West Bromwich Albion Football Club v Medhat El-Safty (2006)


The case concerned the knee injury of a player. The Club arranged for him to see the
defendant who advised surgery. The operation was unsuccessful and Mr. Apleton – the
player, could no longer play. As well as the physical loss to the player this also meant
that the Club lost money and they sought to sue the defendant for their losses. The
defendant clearly had a duty of care to the player as his patient. The Club could only
sue if it could be shown that the defendant had a duty of care to take reasonable care
not to damage the financial interests of the Club which over here was the player. The
CoA held that it was not just and reasonable to impose such a duty because there was
nothing to suggest that the defendant realised that he was taking on this responsibility
towards the Club.

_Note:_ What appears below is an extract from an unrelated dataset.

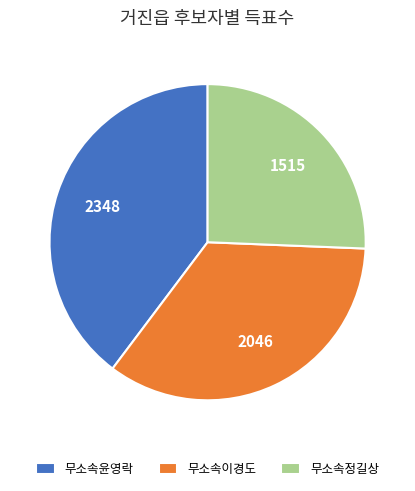

Approximately how many times larger is the value at 무소속윤영락 compared to 무소속정길상?

1.5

Imposing a duty of care in this situation would have conflicted with the
doctors duty towards the player.
Mitchel v Glasgow City Council
The claimants were the wife and daughter of a man killed by their neighbour. The
neighbour had a history of abusing the claimants and making threats to kill them. The
Defendants had called this man to a meeting and told him that if he did not mend his
ways they would evict him from his property. Within an hour of this meeting the
neighbour had gone back home and attacked and killed the claimants husband. The
claimants argued that given that the council was aware that he had made death threats
to them the council was under a duty of care to warn them of the meeting. The HoL held
that it was not fair just and reasonable to impose such a duty on the council. Because
this would mean that a similar duty would apply to all land lords and social workers in
similar situations. And imposing a duty to warn may deter such people from taking steps
to deal with the anti social behaviour of their tenants.